> Problem to solve
All of the entries should be restated word for word, but without their pictures.

Stored records:
#####
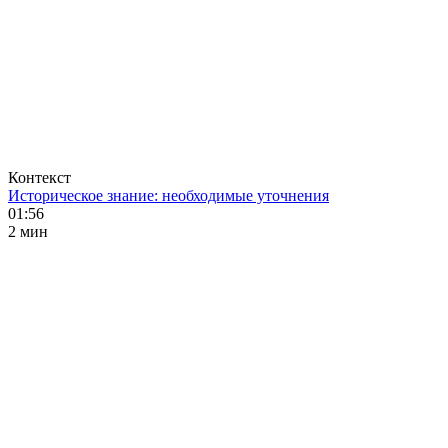
Контекст
Историческое знание: необходимые уточнения
01:56
2 мин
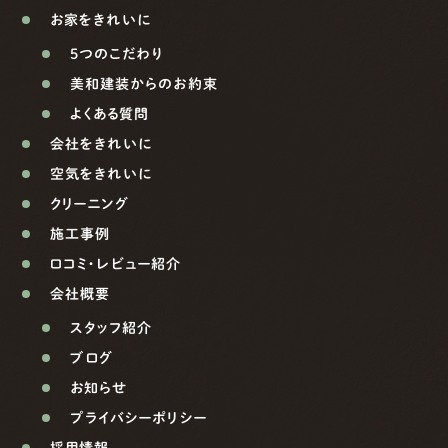
お家をきれいに
5つのこだわり
美和建装からのお約束
よくある質問
会社をきれいに
空気をきれいに
クリーニング
施工事例
口コミ・レビュー紹介
会社概要
スタッフ紹介
ブログ
お知らせ
プライバシーポリシー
#####
> Solution for this task
Контекст
Историческое знание: необходимые уточнения
01:56
2 мин
お家をきれいに
5つのこだわり
美和建装からのお約束
よくある質問
会社をきれいに
空気をきれいに
クリーニング
施工事例
口コミ・レビュー紹介
会社概要
スタッフ紹介
ブログ
お知らせ
プライバシーポリシー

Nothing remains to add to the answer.